§ **TASK DETAILS**
Extract every line of the records below and reproduce each one verbatim, changing nothing.

§ **DATA PROVIDED**
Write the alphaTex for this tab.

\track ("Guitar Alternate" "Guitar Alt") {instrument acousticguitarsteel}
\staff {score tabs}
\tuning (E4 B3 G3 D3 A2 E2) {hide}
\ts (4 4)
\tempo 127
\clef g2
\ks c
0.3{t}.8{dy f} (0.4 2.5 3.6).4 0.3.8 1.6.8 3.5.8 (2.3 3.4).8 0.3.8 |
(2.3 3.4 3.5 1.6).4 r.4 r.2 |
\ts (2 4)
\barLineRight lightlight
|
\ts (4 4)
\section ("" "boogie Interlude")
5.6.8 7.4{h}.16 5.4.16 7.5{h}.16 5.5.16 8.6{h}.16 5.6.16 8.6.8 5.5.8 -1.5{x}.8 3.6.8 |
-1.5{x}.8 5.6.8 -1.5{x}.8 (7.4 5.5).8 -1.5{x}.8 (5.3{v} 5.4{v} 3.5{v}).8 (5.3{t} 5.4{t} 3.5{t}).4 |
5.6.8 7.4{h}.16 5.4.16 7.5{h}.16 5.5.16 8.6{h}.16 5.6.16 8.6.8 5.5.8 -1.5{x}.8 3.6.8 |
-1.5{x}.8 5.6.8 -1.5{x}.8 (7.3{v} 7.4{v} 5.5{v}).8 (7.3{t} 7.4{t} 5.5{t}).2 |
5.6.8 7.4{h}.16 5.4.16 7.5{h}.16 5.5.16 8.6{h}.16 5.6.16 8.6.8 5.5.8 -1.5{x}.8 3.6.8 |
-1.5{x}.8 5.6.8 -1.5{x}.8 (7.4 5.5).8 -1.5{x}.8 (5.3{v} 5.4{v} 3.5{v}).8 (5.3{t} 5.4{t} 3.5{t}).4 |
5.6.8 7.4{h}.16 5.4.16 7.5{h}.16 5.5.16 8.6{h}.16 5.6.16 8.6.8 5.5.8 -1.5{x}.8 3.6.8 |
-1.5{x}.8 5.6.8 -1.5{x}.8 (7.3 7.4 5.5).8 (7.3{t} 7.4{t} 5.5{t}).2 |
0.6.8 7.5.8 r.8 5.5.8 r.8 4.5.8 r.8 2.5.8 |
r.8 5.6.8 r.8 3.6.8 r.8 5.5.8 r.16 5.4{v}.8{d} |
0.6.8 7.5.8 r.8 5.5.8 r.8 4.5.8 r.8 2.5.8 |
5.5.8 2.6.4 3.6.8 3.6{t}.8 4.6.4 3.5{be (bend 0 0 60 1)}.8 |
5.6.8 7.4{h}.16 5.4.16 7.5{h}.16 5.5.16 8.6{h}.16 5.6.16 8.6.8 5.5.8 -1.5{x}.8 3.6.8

§ **CORRECT ANSWER**
Write the alphaTex for this tab.

\track ("Guitar Alternate" "Guitar Alt") {instrument acousticguitarsteel}
\staff {score tabs}
\tuning (E4 B3 G3 D3 A2 E2) {hide}
\ts (4 4)
\tempo 127
\clef g2
\ks c
0.3{t}.8{dy f} (0.4 2.5 3.6).4 0.3.8 1.6.8 3.5.8 (2.3 3.4).8 0.3.8 |
(2.3 3.4 3.5 1.6).4 r.4 r.2 |
\ts (2 4)
\barLineRight lightlight
|
\ts (4 4)
\section ("" "boogie Interlude")
5.6.8 7.4{h}.16 5.4.16 7.5{h}.16 5.5.16 8.6{h}.16 5.6.16 8.6.8 5.5.8 -1.5{x}.8 3.6.8 |
-1.5{x}.8 5.6.8 -1.5{x}.8 (7.4 5.5).8 -1.5{x}.8 (5.3{v} 5.4{v} 3.5{v}).8 (5.3{t} 5.4{t} 3.5{t}).4 |
5.6.8 7.4{h}.16 5.4.16 7.5{h}.16 5.5.16 8.6{h}.16 5.6.16 8.6.8 5.5.8 -1.5{x}.8 3.6.8 |
-1.5{x}.8 5.6.8 -1.5{x}.8 (7.3{v} 7.4{v} 5.5{v}).8 (7.3{t} 7.4{t} 5.5{t}).2 |
5.6.8 7.4{h}.16 5.4.16 7.5{h}.16 5.5.16 8.6{h}.16 5.6.16 8.6.8 5.5.8 -1.5{x}.8 3.6.8 |
-1.5{x}.8 5.6.8 -1.5{x}.8 (7.4 5.5).8 -1.5{x}.8 (5.3{v} 5.4{v} 3.5{v}).8 (5.3{t} 5.4{t} 3.5{t}).4 |
5.6.8 7.4{h}.16 5.4.16 7.5{h}.16 5.5.16 8.6{h}.16 5.6.16 8.6.8 5.5.8 -1.5{x}.8 3.6.8 |
-1.5{x}.8 5.6.8 -1.5{x}.8 (7.3 7.4 5.5).8 (7.3{t} 7.4{t} 5.5{t}).2 |
0.6.8 7.5.8 r.8 5.5.8 r.8 4.5.8 r.8 2.5.8 |
r.8 5.6.8 r.8 3.6.8 r.8 5.5.8 r.16 5.4{v}.8{d} |
0.6.8 7.5.8 r.8 5.5.8 r.8 4.5.8 r.8 2.5.8 |
5.5.8 2.6.4 3.6.8 3.6{t}.8 4.6.4 3.5{be (bend 0 0 60 1)}.8 |
5.6.8 7.4{h}.16 5.4.16 7.5{h}.16 5.5.16 8.6{h}.16 5.6.16 8.6.8 5.5.8 -1.5{x}.8 3.6.8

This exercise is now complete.